Longannet coal mine was a deep mine complex in Fife, Scotland.

==History==
Longannet was the remnant of three mines, established in the 1960s. Built on the north side of the Firth of Forth, east of Kincardine, it connected with the Bogside, Castlehill and Solsgirth Collieries, forming a single, 5 mi tunnel. They provided fuel for the nearby, 2,400MW Longannet power station.

The Bogside Colliery closed in the 1980s, and by the early 1990s, the Castlehill and Solsgirth coal reserves were exhausted. Production continued from the Castlebridge area. On privatisation of the coal industry, the complex passed into the ownership of Mining Scotland and later Scottish Coal (Deep Mine) Ltd. In the late 1990s, new "roadway" tunnels were driven to access a coal seam beneath the Forth, downstream of the Kincardine Bridge. When production from Castlebridge ceased, in 2000, the northern side of the complex was sealed off and flooded. Dams were constructed, isolating the old workings from the active Kincardine working.
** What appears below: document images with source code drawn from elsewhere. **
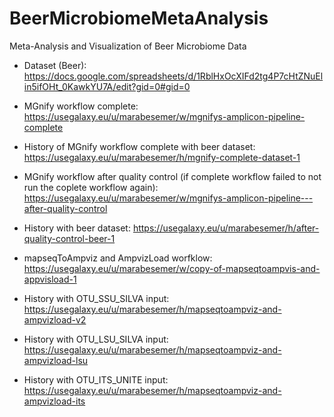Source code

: # BeerMicrobiomeMetaAnalysis
Meta-Analysis and Visualization of Beer Microbiome Data

- Dataset (Beer): https://docs.google.com/spreadsheets/d/1RblHxOcXIFd2tg4P7cHtZNuElin5ifOHt_0KawkYU7A/edit?gid=0#gid=0 


- MGnify workflow complete: https://usegalaxy.eu/u/marabesemer/w/mgnifys-amplicon-pipeline-complete 
- History of MGnify workflow complete with beer dataset: https://usegalaxy.eu/u/marabesemer/h/mgnify-complete-dataset-1


- MGnify workflow after quality control (if complete workflow failed to not run the coplete workflow again): https://usegalaxy.eu/u/marabesemer/w/mgnifys-amplicon-pipeline---after-quality-control 
- History with beer dataset: https://usegalaxy.eu/u/marabesemer/h/after-quality-control-beer-1 


- mapseqToAmpviz and AmpvizLoad worfklow: https://usegalaxy.eu/u/marabesemer/w/copy-of-mapseqtoampvis-and-appvisload-1
- History with OTU_SSU_SILVA input: https://usegalaxy.eu/u/marabesemer/h/mapseqtoampviz-and-ampvizload-v2
- History with OTU_LSU_SILVA input: https://usegalaxy.eu/u/marabesemer/h/mapseqtoampviz-and-ampvizload-lsu 
- History with OTU_ITS_UNITE input: https://usegalaxy.eu/u/marabesemer/h/mapseqtoampviz-and-ampvizload-its 
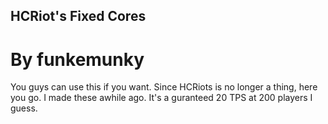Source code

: ## HCRiot's Fixed Cores
# By funkemunky
You guys can use this if you want. Since HCRiots is no longer a thing, here you go. I made these awhile ago. It's a guranteed 20 TPS at 200 players I guess.

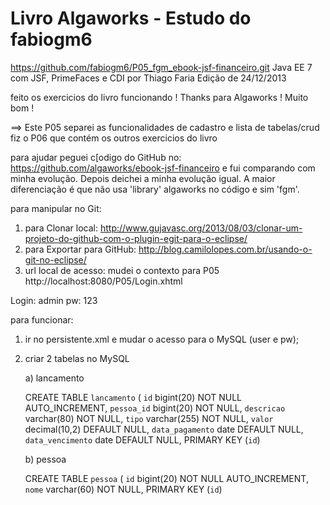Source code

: # Livro Algaworks - Estudo do fabiogm6
https://github.com/fabiogm6/P05_fgm_ebook-jsf-financeiro.git
Java EE 7 com JSF, PrimeFaces e CDI
por Thiago Faria
Edição de 24/12/2013

feito os exercicios do livro
funcionando ! Thanks para Algaworks ! Muito bom !

==> Este P05 separei as funcionalidades de cadastro e lista de tabelas/crud
fiz o P06 que contém os outros exercicios do livro

para ajudar peguei c[odigo do GitHub no:
https://github.com/algaworks/ebook-jsf-financeiro
e fui comparando com minha evolução. Depois deichei a minha evolução igual.
A maior diferenciação é que não usa 'library' algaworks no código e sim 'fgm'.

para manipular no Git:
1) para Clonar local: http://www.gujavasc.org/2013/08/03/clonar-um-projeto-do-github-com-o-plugin-egit-para-o-eclipse/
2) para Exportar para GitHub: http://blog.camilolopes.com.br/usando-o-git-no-eclipse/
3) url local de acesso:
mudei o contexto para P05
http://localhost:8080/P05/Login.xhtml

Login: admin
pw: 123

para funcionar:

1) ir no persistente.xml e mudar o acesso para o MySQL (user e pw);

2) criar 2 tabelas no MySQL

    a) lancamento
    
    CREATE TABLE `lancamento` (
      `id` bigint(20) NOT NULL AUTO_INCREMENT,
      `pessoa_id` bigint(20) NOT NULL,
      `descricao` varchar(80) NOT NULL,
      `tipo` varchar(255) NOT NULL,
      `valor` decimal(10,2) DEFAULT NULL,
      `data_pagamento` date DEFAULT NULL,
      `data_vencimento` date DEFAULT NULL,
      PRIMARY KEY (`id`)


    b) pessoa
    
    CREATE TABLE `pessoa` (
      `id` bigint(20) NOT NULL AUTO_INCREMENT,
      `nome` varchar(60) NOT NULL,
      PRIMARY KEY (`id`)


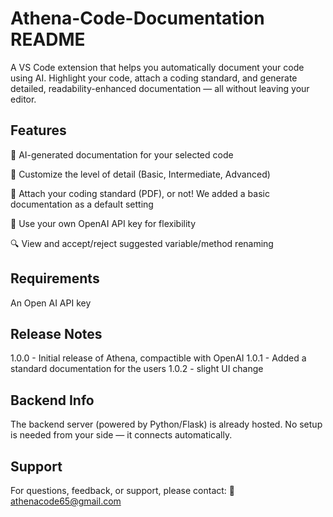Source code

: # Athena-Code-Documentation README

A VS Code extension that helps you automatically document your code using AI. Highlight your code, attach a coding standard, and generate detailed, readability-enhanced documentation — all without leaving your editor.

## Features

🧠 AI-generated documentation for your selected code

📝 Customize the level of detail (Basic, Intermediate, Advanced)

📄 Attach your coding standard (PDF), or not! We added a basic documentation as a default setting

🔐 Use your own OpenAI API key for flexibility

🔍 View and accept/reject suggested variable/method renaming

## Requirements

An Open AI API key

## Release Notes

1.0.0 - Initial release of Athena, compactible with OpenAI
1.0.1 - Added a standard documentation for the users
1.0.2 - slight UI change

## Backend Info

The backend server (powered by Python/Flask) is already hosted. No setup is needed from your side — it connects automatically.

## Support

For questions, feedback, or support, please contact:
📧 athenacode65@gmail.com
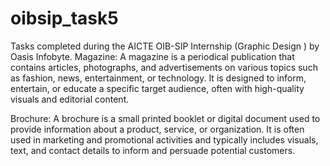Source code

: # oibsip_task5
Tasks completed during the AICTE OIB-SIP Internship (Graphic Design ) by Oasis Infobyte.
Magazine:
A magazine is a periodical publication that contains articles, photographs, and advertisements on various topics such as fashion, news, entertainment, or technology. It is designed to inform, entertain, or educate a specific target audience, often with high-quality visuals and editorial content.

Brochure:
A brochure is a small printed booklet or digital document used to provide information about a product, service, or organization. It is often used in marketing and promotional activities and typically includes visuals, text, and contact details to inform and persuade potential customers.

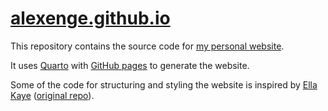 # [alexenge.github.io](https://alexenge.github.io)

This repository contains the source code for [my personal website](https://alexenge.github.io).

It uses [Quarto](https://quarto.org) with [GitHub pages](https://pages.github.com) to generate the website.

Some of the code for structuring and styling the website is inspired by [Ella Kaye](https://ellakaye.co.uk/) ([original repo](https://github.com/EllaKaye/ellakaye.co.uk)).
In March 2002, millions of gallons of water flooded into the underground workings. The 15 people below ground at the time were in another part of the mine and all were evacuated safely. Shortly after the flooding, Scottish Coal (Deep Mine) Limited, went into receivership. It became clear that no new operator would take over the mine, and all the pumps were switched off, allowing further flooding. Without access, the true cause of the flooding could not be conclusively determined by the investigation. It was concluded that one of the dams, or the surrounding strata, had probably failed, but the exact reason was not known. The design margins for the dams appeared to be adequate.

Before the site's complete flattening in 2019 the multiple buildings on the site lay derelict with most of their interiors undamaged and untouched since its abandonment in late 2002 after the liquidation of Scottish Coal (Deep Mine) Ltd. The site now lies to the North East of a Specialist Sand Facility.

Longannet was the last deep mine of any significance in Scotland and its closure effectively ended underground coal mining in Scotland. As of 2008, opencast coal mining continued in Scotland, with 51.4% of Great Britain's opencast coal mines (18 out of 35 mines) and 60.1% of the saleable production by weight (5.68 million tonnes out of 9.45 million tonnes).